Someone has to shove
the rubble to the roadsides
so the carts loaded with corpses
can get by.
Someone has to trudge
through sludge and ashes,
through the sofa springs,
the shards of glass,
the bloody rags.
Someone has to lug the post
to prop the wall,
someone has to glaze the window,
set the door in its frame.
No sound bites, no photo opportunities,
and it takes years.
All the cameras have gone
to other wars.
The bridges need to be rebuilt,
the railroad stations, too.
Shirtsleeves will be rolled
to shreds.
Someone, broom in hand,
still remembers how it was.
Someone else listens, nodding
his unshattered head.
But others are bound to be bustling nearby
who’ll find all that
a little boring.
From time to time someone still must
dig up a rusted argument
from underneath a bush
and haul it off to the dump.
Those who knew
what this was all about
must make way for those
who know little.
And less than that.
And at last nothing less than nothing.
Someone has to lie there
in the grass that covers up
the causes and effects
with a cornstalk in his teeth,
gawking at clouds.6
PhotosNormandie, CC BY-SA 2.0, flickr.com/photos/photosnormandie
Connection Questions
1. What kinds of challenges face a society in the immediate aftermath of war or mass violence? What are some of the challenges for the generations who grow up in a post-war society?

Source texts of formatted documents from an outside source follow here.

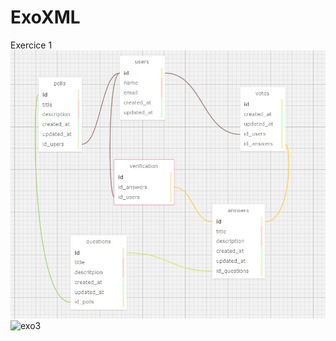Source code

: # ExoXML

Exercice 1
![image](https://github.com/orelAbecassis/ExoXML/blob/main/exo1.jpg)
![exo3](https://user-images.githubusercontent.com/77622646/220625756-d0575152-c085-440b-a62d-9bb928f83a8a.png)
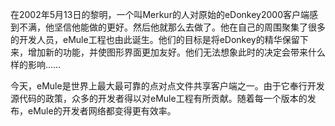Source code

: 在2002年5月13日的黎明，一个叫Merkur的人对原始的eDonkey2000客户端感到不满，他坚信他能做的更好。然后他就那么去做了。他在自己的周围聚集了很多的开发人员，eMule工程也由此诞生。他们的目标是将eDonkey的精华保留下来，增加新的功能，并使图形界面更加友好。他们无法想象此时的决定会带来什么样的影响……

今天，eMule是世界上最大最可靠的点对点文件共享客户端之一。由于它奉行开发源代码的政策，众多的开发者得以对eMule工程有所贡献。随着每一个版本的发布，eMule的开发者网络都变得更有效率。
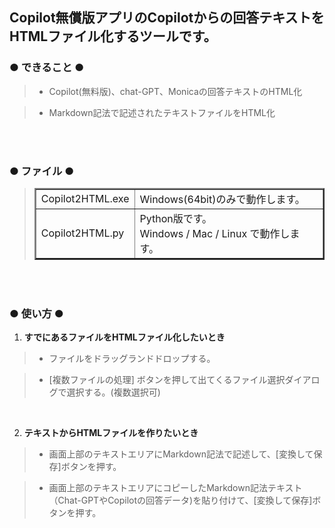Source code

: <h2>Copilot無償版アプリのCopilotからの回答テキストをHTMLファイル化するツールです。</h2>

<h3>● できること ●</h3>

> - Copilot(無料版)、chat-GPT、Monicaの回答テキストのHTML化

> - Markdown記法で記述されたテキストファイルをHTML化


<br><br>
<h3>● ファイル ●</h3>

> <table border="2">

  <tr>
    <td  padding="10">Copilot2HTML.exe</td>
    <td  padding="10">Windows(64bit)のみで動作します。</td>
  </tr>
  <tr>
    <td padding="10">Copilot2HTML.py</td>
    <td padding="10">Python版です。<br>Windows / Mac / Linux で動作します。</td>
  </tr>

> </table>

<br><br>
<h3>● 使い方 ●</h3>

1. **すでにあるファイルをHTMLファイル化したいとき**

> - ファイルをドラッグランドドロップする。

> - [複数ファイルの処理] ボタンを押して出てくるファイル選択ダイアログで選択する。(複数選択可)

<br>

2. **テキストからHTMLファイルを作りたいとき**

> - 画面上部のテキストエリアにMarkdown記法で記述して、[変換して保存]ボタンを押す。

> - 画面上部のテキストエリアにコピーしたMarkdown記法テキスト（Chat-GPTやCopilotの回答データ)を貼り付けて、[変換して保存]ボタンを押す。

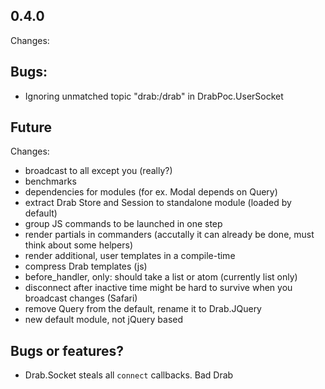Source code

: ## 0.4.0
Changes:

## Bugs:
* Ignoring unmatched topic "drab:/drab" in DrabPoc.UserSocket

## Future
Changes:
* broadcast to all except you (really?)
* benchmarks
* dependencies for modules (for ex. Modal depends on Query)
* extract Drab Store and Session to standalone module (loaded by default)
* group JS commands to be launched in one step
* render partials in commanders (accutally it can already be done, must think about some helpers)
* render additional, user templates in a compile-time
* compress Drab templates (js)
* before_handler, only: should take a list or atom (currently list only)
* disconnect after inactive time might be hard to survive when you broadcast changes (Safari)
* remove Query from the default, rename it to Drab.JQuery
* new default module, not jQuery based

## Bugs or features?
* Drab.Socket steals all `connect` callbacks. Bad Drab
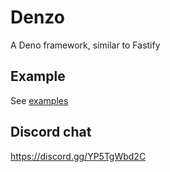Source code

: # Denzo

A Deno framework, similar to Fastify

## Example

See [examples](https://github.com/erfanium/denzo/tree/main/examples)

## Discord chat

https://discord.gg/YP5TgWbd2C

<!-- ## Survey

We are in the process of building a great framework for Deno and your opinion has a direct impact on our work!
https://forms.gle/o1G4M3NbDxYMa22o7 -->
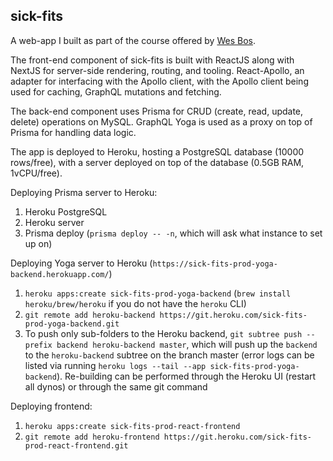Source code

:## sick-fits
A web-app I built as part of the course offered by [Wes Bos](https://wesbos.com/).

The front-end component of sick-fits is built with ReactJS along with NextJS
for server-side rendering, routing, and tooling. React-Apollo, an adapter for 
interfacing with the Apollo client, with the Apollo client being used for caching, 
GraphQL mutations and fetching.

The back-end component uses Prisma for CRUD (create, read, update, delete) 
operations on MySQL. GraphQL Yoga is used as a proxy on top of Prisma for 
handling data logic.  

The app is deployed to Heroku, hosting a PostgreSQL database (10000 rows/free), with a server
deployed on top of the database (0.5GB RAM, 1vCPU/free).

Deploying Prisma server to Heroku:
1. Heroku PostgreSQL 
1. Heroku server
1. Prisma deploy (`prisma deploy -- -n`, which will ask what instance to set up on)

Deploying Yoga server to Heroku (`https://sick-fits-prod-yoga-backend.herokuapp.com/`)
1. `heroku apps:create sick-fits-prod-yoga-backend` (`brew install heroku/brew/heroku` if you do not have the `heroku` 
CLI)
1. `git remote add heroku-backend https://git.heroku.com/sick-fits-prod-yoga-backend.git`
1. To push only sub-folders to the Heroku backend, `git subtree push --prefix backend heroku-backend master`, which will
push up the `backend` to the `heroku-backend` subtree on the branch master (error logs can be listed via running 
`heroku logs --tail --app sick-fits-prod-yoga-backend`). Re-building can be performed through the Heroku UI (restart all
dynos) or through the same git command


Deploying frontend:
1. `heroku apps:create sick-fits-prod-react-frontend`
1. `git remote add heroku-frontend https://git.heroku.com/sick-fits-prod-react-frontend.git`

2. What images does the poem evoke? What do you picture as you read different stanzas of the poem? What imagery best represents the way you picture Europe as it looked after World War II?
3. In what sense is the end of a war also a beginning?
6 Wislawa Szymborska, “The End and the Beginning,” in View with a Grain of Sand: Selected Poems, trans. Stanislaw Baranczak and Clare Cavanagh (Boston: Houghton Mifflin Harcourt, 1995), 178–80.